First order linear differential equation

1. Nov 30, 2008

JoeTrumpet

1. The problem statement, all variables and given/known data
Solve this differential equation:
(y^2 +1)*dx + (2xy + 1)*dy = 0

2. Relevant equations
dy/dx + P(x)*y = Q(x)
u(x) = e^(integral of P(x)dx)
(d/dx)(u(x)*y) = Q(x)*u(x)
y = (integral of (Q(x)*u(x)dx))/(u(x)

3. The attempt at a solution
I tried dividing by dx then distributing and rearranging to get it into the right form, but run into problems:
y^2 + 1 + 2xy*dy/dx + dy/dx = 0
dy/dx + y/2x = (-1/(2xy))(dy/dx) -1/(2xy)

this is the closest I could get it to the right form. It would give me u(x) = x^(1/2), but I wouldn't be able to integrate the right side as it would have both x and y. Is there a way to get past this, or did I just rearrange poorly? I just integrated it anyway and the part that was integrated with respect to x I held y as constant, and vice versa, but I'm sure it's wrong so I won't show how I did that.

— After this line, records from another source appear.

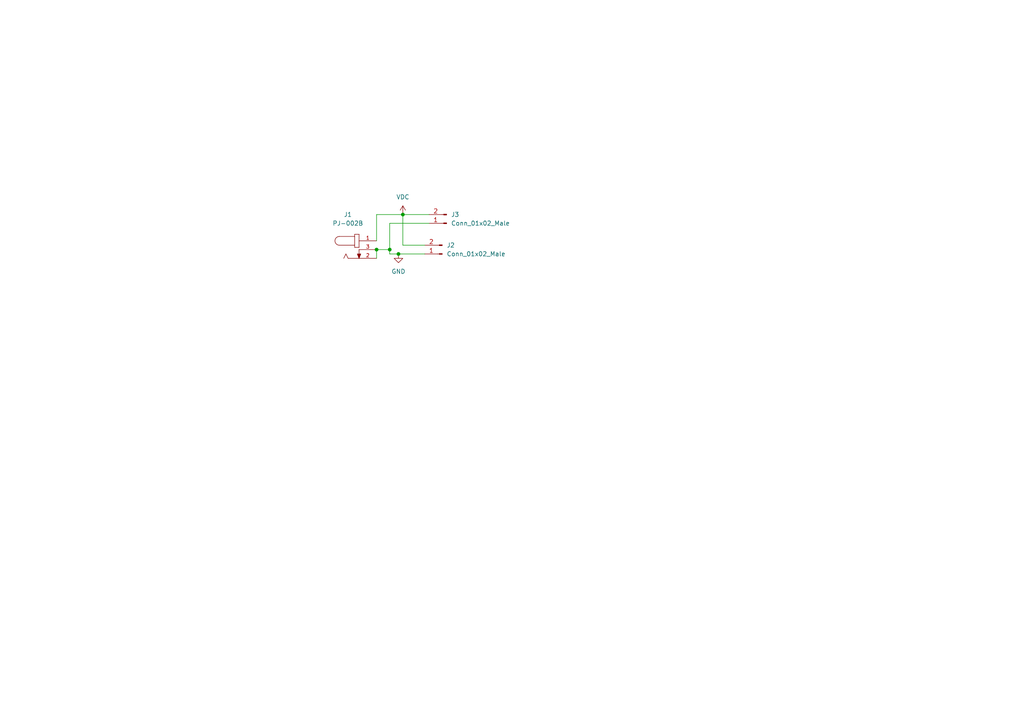
<source format=kicad_sch>
(kicad_sch (version 20211123) (generator eeschema)

  (uuid 69614e37-2768-4525-8a08-da63e0301a5c)

  (paper "A4")

  

  (junction (at 115.57 73.66) (diameter 0) (color 0 0 0 0)
    (uuid 33501b51-3732-49af-ba37-9eb144d2efdf)
  )
  (junction (at 109.22 72.39) (diameter 0) (color 0 0 0 0)
    (uuid 836da074-d6e6-47a0-84c8-0e2063099008)
  )
  (junction (at 113.03 72.39) (diameter 0) (color 0 0 0 0)
    (uuid 9c4aa720-7405-4d21-8166-5f5196c2a6fc)
  )
  (junction (at 116.84 62.23) (diameter 0) (color 0 0 0 0)
    (uuid eaf13cbb-5bad-4bc3-aa0b-58112ed8b6f4)
  )

  (wire (pts (xy 113.03 72.39) (xy 109.22 72.39))
    (stroke (width 0) (type default) (color 0 0 0 0))
    (uuid 00cd2085-d256-4d97-b2d7-8a685f222856)
  )
  (wire (pts (xy 116.84 62.23) (xy 124.46 62.23))
    (stroke (width 0) (type default) (color 0 0 0 0))
    (uuid 6260c162-25b2-4390-a14f-13d47a7c3ae5)
  )
  (wire (pts (xy 109.22 69.85) (xy 109.22 62.23))
    (stroke (width 0) (type default) (color 0 0 0 0))
    (uuid 6acb3a90-43c5-45bd-ae6c-543bcba16489)
  )
  (wire (pts (xy 109.22 72.39) (xy 109.22 74.93))
    (stroke (width 0) (type default) (color 0 0 0 0))
    (uuid 84d63b08-0a9c-40f4-8dd9-c0e18a236513)
  )
  (wire (pts (xy 109.22 62.23) (xy 116.84 62.23))
    (stroke (width 0) (type default) (color 0 0 0 0))
    (uuid a4e8644e-93c3-49fd-9c14-21ce78e137e1)
  )
  (wire (pts (xy 123.19 71.12) (xy 116.84 71.12))
    (stroke (width 0) (type default) (color 0 0 0 0))
    (uuid a66dc0e9-b7c8-40dd-b4e9-98ab77f166c0)
  )
  (wire (pts (xy 113.03 64.77) (xy 113.03 72.39))
    (stroke (width 0) (type default) (color 0 0 0 0))
    (uuid b03af513-9305-4702-8114-23d907ab76d9)
  )
  (wire (pts (xy 113.03 73.66) (xy 113.03 72.39))
    (stroke (width 0) (type default) (color 0 0 0 0))
    (uuid b05eec03-4f62-4c29-aa00-bbf50961e41b)
  )
  (wire (pts (xy 116.84 71.12) (xy 116.84 62.23))
    (stroke (width 0) (type default) (color 0 0 0 0))
    (uuid b267934c-c3da-4867-8ed5-b9838722bb78)
  )
  (wire (pts (xy 124.46 64.77) (xy 113.03 64.77))
    (stroke (width 0) (type default) (color 0 0 0 0))
    (uuid b3b3188e-bf72-472e-8105-e4445b97aa09)
  )
  (wire (pts (xy 123.19 73.66) (xy 115.57 73.66))
    (stroke (width 0) (type default) (color 0 0 0 0))
    (uuid eee39782-f324-4eeb-b510-9ca8086dc35d)
  )
  (wire (pts (xy 115.57 73.66) (xy 113.03 73.66))
    (stroke (width 0) (type default) (color 0 0 0 0))
    (uuid f91db917-eb02-4f80-9f2f-156dc850ac0e)
  )

  (symbol (lib_id "Connector:Conn_01x02_Male") (at 129.54 64.77 180) (unit 1)
    (in_bom yes) (on_board yes) (fields_autoplaced)
    (uuid 3e52f999-e388-484a-8f4d-5b76b4127748)
    (property "Reference" "J3" (id 0) (at 130.81 62.2299 0)
      (effects (font (size 1.27 1.27)) (justify right))
    )
    (property "Value" "Conn_01x02_Male" (id 1) (at 130.81 64.7699 0)
      (effects (font (size 1.27 1.27)) (justify right))
    )
    (property "Footprint" "Connector_PinHeader_2.54mm:PinHeader_1x02_P2.54mm_Vertical" (id 2) (at 129.54 64.77 0)
      (effects (font (size 1.27 1.27)) hide)
    )
    (property "Datasheet" "~" (id 3) (at 129.54 64.77 0)
      (effects (font (size 1.27 1.27)) hide)
    )
    (pin "1" (uuid 8240c503-9a2e-417d-a6df-79d2682849dd))
    (pin "2" (uuid 39d3e871-4a08-4823-8d70-a94c1bc26652))
  )

  (symbol (lib_id "power:GND") (at 115.57 73.66 0) (unit 1)
    (in_bom yes) (on_board yes) (fields_autoplaced)
    (uuid 4cc671aa-2cdb-45c3-bdcc-9eca3592c114)
    (property "Reference" "#PWR01" (id 0) (at 115.57 80.01 0)
      (effects (font (size 1.27 1.27)) hide)
    )
    (property "Value" "GND" (id 1) (at 115.57 78.74 0))
    (property "Footprint" "" (id 2) (at 115.57 73.66 0)
      (effects (font (size 1.27 1.27)) hide)
    )
    (property "Datasheet" "" (id 3) (at 115.57 73.66 0)
      (effects (font (size 1.27 1.27)) hide)
    )
    (pin "1" (uuid 1ade80e9-b48b-4090-ba81-a53f91e1dd5e))
  )

  (symbol (lib_id "Connector:Conn_01x02_Male") (at 128.27 73.66 180) (unit 1)
    (in_bom yes) (on_board yes) (fields_autoplaced)
    (uuid 4f78177f-2edd-45a4-abb6-2706b0c68573)
    (property "Reference" "J2" (id 0) (at 129.54 71.1199 0)
      (effects (font (size 1.27 1.27)) (justify right))
    )
    (property "Value" "Conn_01x02_Male" (id 1) (at 129.54 73.6599 0)
      (effects (font (size 1.27 1.27)) (justify right))
    )
    (property "Footprint" "Connector_PinHeader_2.54mm:PinHeader_1x02_P2.54mm_Vertical" (id 2) (at 128.27 73.66 0)
      (effects (font (size 1.27 1.27)) hide)
    )
    (property "Datasheet" "~" (id 3) (at 128.27 73.66 0)
      (effects (font (size 1.27 1.27)) hide)
    )
    (pin "1" (uuid a813a461-d563-4c18-9ef5-de35a686cf56))
    (pin "2" (uuid cc9478ae-8140-482f-bec6-509d71882d00))
  )

  (symbol (lib_id "PJ-002B:PJ-002B") (at 104.14 72.39 0) (unit 1)
    (in_bom yes) (on_board yes) (fields_autoplaced)
    (uuid 505b153d-c007-45ae-9793-ed9d9453ff13)
    (property "Reference" "J1" (id 0) (at 100.9015 62.23 0))
    (property "Value" "PJ-002B" (id 1) (at 100.9015 64.77 0))
    (property "Footprint" "CUI_PJ-002B" (id 2) (at 104.14 72.39 0)
      (effects (font (size 1.27 1.27)) (justify bottom) hide)
    )
    (property "Datasheet" "" (id 3) (at 104.14 72.39 0)
      (effects (font (size 1.27 1.27)) hide)
    )
    (property "STANDARD" "Manufacturer recommendations" (id 4) (at 104.14 72.39 0)
      (effects (font (size 1.27 1.27)) (justify bottom) hide)
    )
    (property "MANUFACTURER" "CUI INC" (id 5) (at 104.14 72.39 0)
      (effects (font (size 1.27 1.27)) (justify bottom) hide)
    )
    (pin "1" (uuid ec2dfd98-9f06-406f-bf15-036723c50f04))
    (pin "2" (uuid ea84284e-38e9-40fc-91d6-99588d57ef5e))
    (pin "3" (uuid db0e23a0-d944-4916-a6d4-a8b4a9ae783c))
  )

  (symbol (lib_id "power:VDC") (at 116.84 62.23 0) (unit 1)
    (in_bom yes) (on_board yes) (fields_autoplaced)
    (uuid 7713f550-25e4-4143-ad86-ce5fe84e3cca)
    (property "Reference" "#PWR02" (id 0) (at 116.84 64.77 0)
      (effects (font (size 1.27 1.27)) hide)
    )
    (property "Value" "VDC" (id 1) (at 116.84 57.15 0))
    (property "Footprint" "" (id 2) (at 116.84 62.23 0)
      (effects (font (size 1.27 1.27)) hide)
    )
    (property "Datasheet" "" (id 3) (at 116.84 62.23 0)
      (effects (font (size 1.27 1.27)) hide)
    )
    (pin "1" (uuid 712ddb01-cdc7-4fcf-93e7-9f4bce847307))
  )

  (sheet_instances
    (path "/" (page "1"))
  )

  (symbol_instances
    (path "/4cc671aa-2cdb-45c3-bdcc-9eca3592c114"
      (reference "#PWR01") (unit 1) (value "GND") (footprint "")
    )
    (path "/7713f550-25e4-4143-ad86-ce5fe84e3cca"
      (reference "#PWR02") (unit 1) (value "VDC") (footprint "")
    )
    (path "/505b153d-c007-45ae-9793-ed9d9453ff13"
      (reference "J1") (unit 1) (value "PJ-002B") (footprint "CUI_PJ-002B")
    )
    (path "/4f78177f-2edd-45a4-abb6-2706b0c68573"
      (reference "J2") (unit 1) (value "Conn_01x02_Male") (footprint "Connector_PinHeader_2.54mm:PinHeader_1x02_P2.54mm_Vertical")
    )
    (path "/3e52f999-e388-484a-8f4d-5b76b4127748"
      (reference "J3") (unit 1) (value "Conn_01x02_Male") (footprint "Connector_PinHeader_2.54mm:PinHeader_1x02_P2.54mm_Vertical")
    )
  )
)

</source>
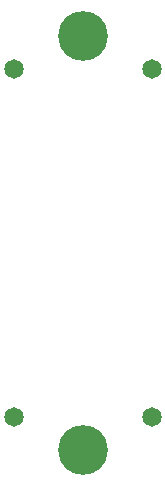
<source format=gtl>
G75*
G70*
%OFA0B0*%
%FSLAX24Y24*%
%IPPOS*%
%LPD*%
%AMOC8*
5,1,8,0,0,1.08239X$1,22.5*
%
%ADD10C,0.1660*%
%ADD11C,0.0650*%
D10*
X010101Y040201D03*
X010101Y026401D03*
D11*
X012401Y039101D03*
X007801Y039101D03*
X007801Y027501D03*
X012401Y027501D03*
M02*

</source>
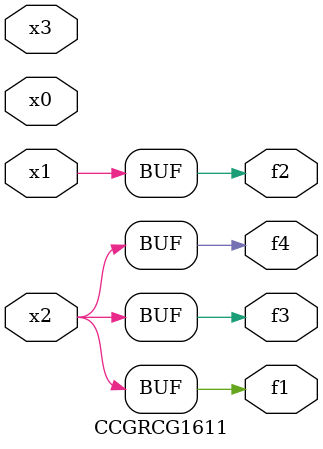
<source format=v>
module CCGRCG1611(
	input x0, x1, x2, x3,
	output f1, f2, f3, f4
);
	assign f1 = x2;
	assign f2 = x1;
	assign f3 = x2;
	assign f4 = x2;
endmodule

</source>
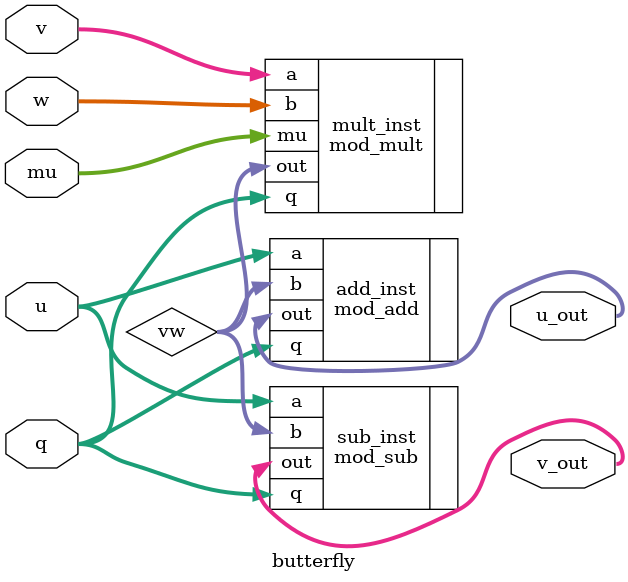
<source format=v>
module butterfly (
    input  wire [63:0] u,
    input  wire [63:0] v,
    input  wire [63:0] w,
    input  wire [63:0] q,
    input  wire [63:0] mu, // NEW
    output wire [63:0] u_out,
    output wire [63:0] v_out
);
    wire [63:0] vw;
    // Pass MU to multiplier
    mod_mult mult_inst (.a(v), .b(w), .q(q), .mu(mu), .out(vw));

    mod_add add_inst (.a(u), .b(vw), .q(q), .out(u_out));
    mod_sub sub_inst (.a(u), .b(vw), .q(q), .out(v_out));
endmodule

</source>
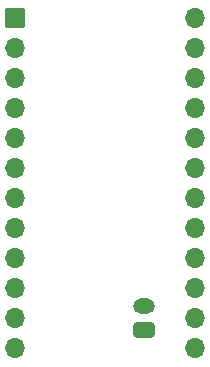
<source format=gbr>
%TF.GenerationSoftware,KiCad,Pcbnew,(6.0.9)*%
%TF.CreationDate,2022-11-12T15:20:29-05:00*%
%TF.ProjectId,6116_FRAM_MOD,36313136-5f46-4524-914d-5f4d4f442e6b,rev?*%
%TF.SameCoordinates,Original*%
%TF.FileFunction,Soldermask,Bot*%
%TF.FilePolarity,Negative*%
%FSLAX46Y46*%
G04 Gerber Fmt 4.6, Leading zero omitted, Abs format (unit mm)*
G04 Created by KiCad (PCBNEW (6.0.9)) date 2022-11-12 15:20:29*
%MOMM*%
%LPD*%
G01*
G04 APERTURE LIST*
G04 Aperture macros list*
%AMRoundRect*
0 Rectangle with rounded corners*
0 $1 Rounding radius*
0 $2 $3 $4 $5 $6 $7 $8 $9 X,Y pos of 4 corners*
0 Add a 4 corners polygon primitive as box body*
4,1,4,$2,$3,$4,$5,$6,$7,$8,$9,$2,$3,0*
0 Add four circle primitives for the rounded corners*
1,1,$1+$1,$2,$3*
1,1,$1+$1,$4,$5*
1,1,$1+$1,$6,$7*
1,1,$1+$1,$8,$9*
0 Add four rect primitives between the rounded corners*
20,1,$1+$1,$2,$3,$4,$5,0*
20,1,$1+$1,$4,$5,$6,$7,0*
20,1,$1+$1,$6,$7,$8,$9,0*
20,1,$1+$1,$8,$9,$2,$3,0*%
G04 Aperture macros list end*
%ADD10RoundRect,0.300800X0.625000X-0.350000X0.625000X0.350000X-0.625000X0.350000X-0.625000X-0.350000X0*%
%ADD11O,1.851600X1.301600*%
%ADD12RoundRect,0.050800X-0.800000X-0.800000X0.800000X-0.800000X0.800000X0.800000X-0.800000X0.800000X0*%
%ADD13O,1.701600X1.701600*%
G04 APERTURE END LIST*
D10*
%TO.C,J1*%
X122682000Y-84785200D03*
D11*
X122682000Y-82785200D03*
%TD*%
D12*
%TO.C,U10*%
X111760000Y-58420000D03*
D13*
X111760000Y-60960000D03*
X111760000Y-63500000D03*
X111760000Y-66040000D03*
X111760000Y-68580000D03*
X111760000Y-71120000D03*
X111760000Y-73660000D03*
X111760000Y-76200000D03*
X111760000Y-78740000D03*
X111760000Y-81280000D03*
X111760000Y-83820000D03*
X111760000Y-86360000D03*
X127000000Y-86360000D03*
X127000000Y-83820000D03*
X127000000Y-81280000D03*
X127000000Y-78740000D03*
X127000000Y-76200000D03*
X127000000Y-73660000D03*
X127000000Y-71120000D03*
X127000000Y-68580000D03*
X127000000Y-66040000D03*
X127000000Y-63500000D03*
X127000000Y-60960000D03*
X127000000Y-58420000D03*
%TD*%
M02*

</source>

This is for a calc II class so it should be doable without any advanced tricks.

thanks!

2. Nov 30, 2008

Dick

That's an exact differential. You should show us how you did it wrongly by integrating. Because you should be able to do it that way.

3. Nov 30, 2008

JoeTrumpet

that's interesting. We haven't done exact differentials as far as I know, but since I don't know what that means perhaps we have!

dy/dx + y/2x = (-1/(2xy))(dy/dx) -1/(2xy)
using u(x) = x^(1/2)

integral of ((d/dx)(y*x^(1/2))dx) = integral of (-1/(2*x^(1/2)*y)(dy/dx)(dx)) - integral of (-1/(2*x^(1/2)*y)(dx))

I integrated with respect to y for the first one on the right side, treating x as a constant, and integrated with respect to x on the right side, holding y constant, to get:

x^(1/2)*y = -1/(2*x^(1/2))*ln(abs(y)) - (x^(1/2))/y + C
y = -1/(2*x)*ln(abs(y)) - 1/y + C/(x^(1/2))

4. Nov 30, 2008

rock.freak667

Another way to about doing this is to consider what d/dx( xy2) works out to be i.e. d(xy2)

5. Dec 1, 2008

Dick

Not quite. You are looking for a solution of the form f(x,y)=C. The differential of f is (df/dx)*dx+(df/dy)*dy (the derivatives are partial). So you are looking for a function such that df/dx=(y^2 +1) and df/dy=(2xy + 1). Like rock.freak667 points out, you could probably guess the answer.

6. Dec 1, 2008

JoeTrumpet

Oh, I think I know what to do then. I can flip my strategy around and solve for x instead:

(y^2 +1)*dx + (2xy + 1)*dy = 0
dividing by dy, distributing, and rearranging:
dx/dy + 2x/y = - 1/y^2 - (1/y^2)*dx/dy

therefore u(y) = e^(2*lny) = y^2

so

(d/dy)((y^2)*x) = -1 - dx/dy
integrating with respect to y
(y^2)*x = -y - x + C

Is this correct? Also, a question regarding my last integration with respect to y: when I integrate (dx/dy)*dy, I'm told that in situations like this "the dy's don't actually cancel out, but you can treat it as such." What *actually* happens then?

Thanks for the help!

7. Dec 2, 2008

Dick

You've got the right answer. f(x,y)=x*y^2+x+y=C. So (df/dx)*dx+(df/dy)*dy=0. I'm a little confused by your last question. If you are integrating dy, then C could be any function of x. But if you differentiate d/dx and d/dy, you can figure out what it is, right?

8. Dec 2, 2008

JoeTrumpet

Oh, sorry, for my last question I meant regarding the step where I integrated

integral of (-1-(dx/dy))dy

I integrated by "distributing" the dy and "cancelling" it out on the right side to get

int(-dy - dx)
-y - x

The step where I simplified (dx/dy)*dy to dx is what I was asking about. I remember hearing that technically that's not allowed, but it works out because it implies that you're actually doing something else, I think with substitution. I was wondering what implied substitution I was doing so I can more readily understand the integration (we've never worked with multiple variables before so it's a very new to me).

9. Dec 2, 2008

Dick

(dx/dy)*dy IS dx. Technically, it's not allowed to deal with 'infinitesimal' quantities at all, since they aren't 'real' numbers. But that's a technicality. Do it anyway. Everybody else does.

10. Dec 3, 2008

bsodmike

This would probably a more organised method of arriving at the solution. What is also nice, is that you can test for the condition that it is an exact differential.